→ **TEXTO PARA ANÁLISE**
********
Por meio de ação civil ajuizada no Fórum da Fazenda da Capital, quatro promotores pedem que as empresas, entre elas as multinacionais Siemens, Alstom, CAF do Brasil e Bombardier, restituam os cofres públicos em quase R$ 1 bilhão – dos quais, R$ 706,53 milhões a título de reparação de dano material e R$ 211,9 milhões por danos morais difusos causados ao Tesouro.

Na ação, a Promotoria pede à Justiça que decrete a nulidade dos três procedimentos de licitação da CPTM que resultaram nos contratos com as empresas supostamente cartelizadas.

A ação não menciona nenhum dirigente da estatal ou agentes dos governos Serra e Alckmin. O processo mira o cartel das empresas do setor metroferroviário no âmbito da CPTM.

Também são citadas a Tejofran de Saneamento e Serviços, MPE Montagens e Projetos Especiais, Temoinsa do Brasil, MGE Manutenção de Motores e Geradores e Trans Sistemas de Transportes.
********
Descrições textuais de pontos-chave

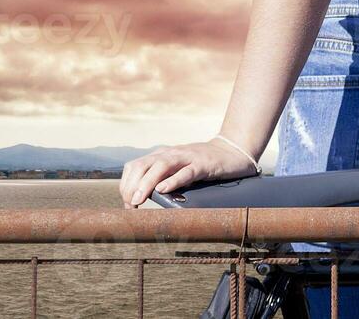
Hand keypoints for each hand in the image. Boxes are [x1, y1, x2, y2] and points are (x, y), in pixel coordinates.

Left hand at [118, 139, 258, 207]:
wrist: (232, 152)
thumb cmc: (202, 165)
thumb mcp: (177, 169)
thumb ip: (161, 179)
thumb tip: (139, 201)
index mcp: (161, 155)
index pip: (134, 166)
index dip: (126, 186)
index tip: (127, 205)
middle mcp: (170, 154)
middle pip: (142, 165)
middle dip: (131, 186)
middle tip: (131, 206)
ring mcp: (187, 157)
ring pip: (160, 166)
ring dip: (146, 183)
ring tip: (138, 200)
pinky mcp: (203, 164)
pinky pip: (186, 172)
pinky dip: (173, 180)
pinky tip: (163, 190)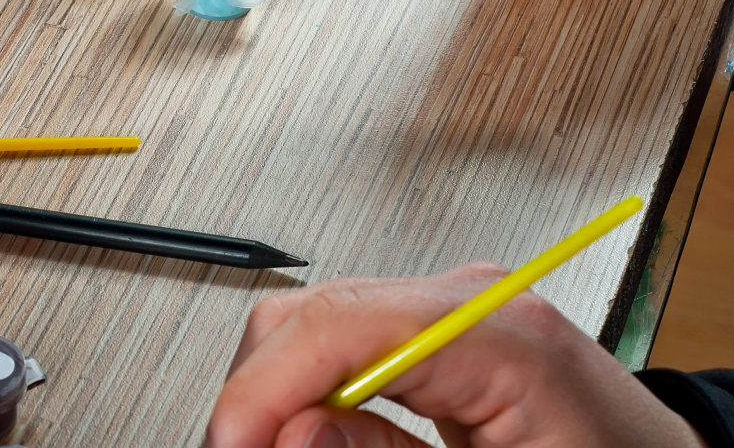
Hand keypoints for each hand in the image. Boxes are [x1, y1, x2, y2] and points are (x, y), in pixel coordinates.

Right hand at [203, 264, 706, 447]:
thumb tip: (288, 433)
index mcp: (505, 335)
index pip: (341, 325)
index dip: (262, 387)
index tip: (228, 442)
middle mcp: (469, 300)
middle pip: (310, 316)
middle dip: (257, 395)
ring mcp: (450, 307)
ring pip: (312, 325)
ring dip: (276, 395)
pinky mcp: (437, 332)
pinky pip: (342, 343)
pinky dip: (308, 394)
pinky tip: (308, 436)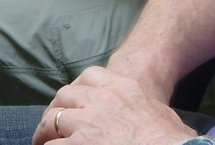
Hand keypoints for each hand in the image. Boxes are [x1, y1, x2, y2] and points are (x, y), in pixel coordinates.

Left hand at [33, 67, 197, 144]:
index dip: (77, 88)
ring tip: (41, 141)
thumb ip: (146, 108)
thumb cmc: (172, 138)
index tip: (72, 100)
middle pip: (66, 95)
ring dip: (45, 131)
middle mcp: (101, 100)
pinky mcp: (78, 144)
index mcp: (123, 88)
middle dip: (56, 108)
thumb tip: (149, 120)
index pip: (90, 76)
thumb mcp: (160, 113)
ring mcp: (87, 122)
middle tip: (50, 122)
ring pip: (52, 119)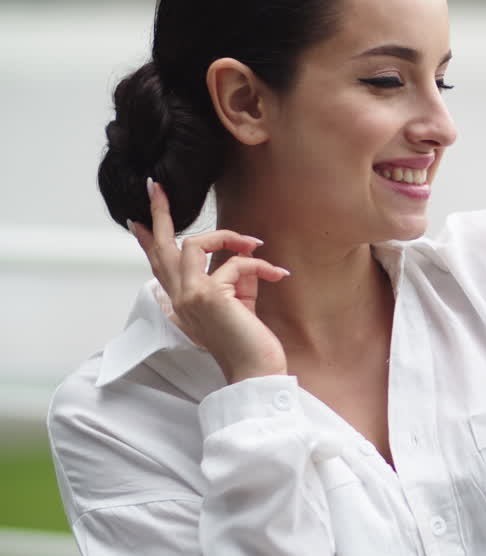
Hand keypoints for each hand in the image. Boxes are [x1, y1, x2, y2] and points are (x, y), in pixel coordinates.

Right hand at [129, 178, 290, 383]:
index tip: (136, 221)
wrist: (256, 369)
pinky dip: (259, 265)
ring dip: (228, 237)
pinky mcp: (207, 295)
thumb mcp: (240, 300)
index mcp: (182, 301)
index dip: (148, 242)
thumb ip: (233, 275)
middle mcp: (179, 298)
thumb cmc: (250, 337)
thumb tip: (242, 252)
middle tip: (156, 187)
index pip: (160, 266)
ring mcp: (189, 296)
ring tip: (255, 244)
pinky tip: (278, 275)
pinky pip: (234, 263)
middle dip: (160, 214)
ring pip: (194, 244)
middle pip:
********
→ **O QUE FAZER**
Transcreva o trecho do texto sobre a ação contra o cartel, começando em "Por meio de" e terminando em "Sistemas de Transportes.". As entradas foram tiradas de outra fonte.

→ **RESULTADO DA TAREFA**
Por meio de ação civil ajuizada no Fórum da Fazenda da Capital, quatro promotores pedem que as empresas, entre elas as multinacionais Siemens, Alstom, CAF do Brasil e Bombardier, restituam os cofres públicos em quase R$ 1 bilhão – dos quais, R$ 706,53 milhões a título de reparação de dano material e R$ 211,9 milhões por danos morais difusos causados ao Tesouro.

Na ação, a Promotoria pede à Justiça que decrete a nulidade dos três procedimentos de licitação da CPTM que resultaram nos contratos com as empresas supostamente cartelizadas.

A ação não menciona nenhum dirigente da estatal ou agentes dos governos Serra e Alckmin. O processo mira o cartel das empresas do setor metroferroviário no âmbito da CPTM.

Também são citadas a Tejofran de Saneamento e Serviços, MPE Montagens e Projetos Especiais, Temoinsa do Brasil, MGE Manutenção de Motores e Geradores e Trans Sistemas de Transportes.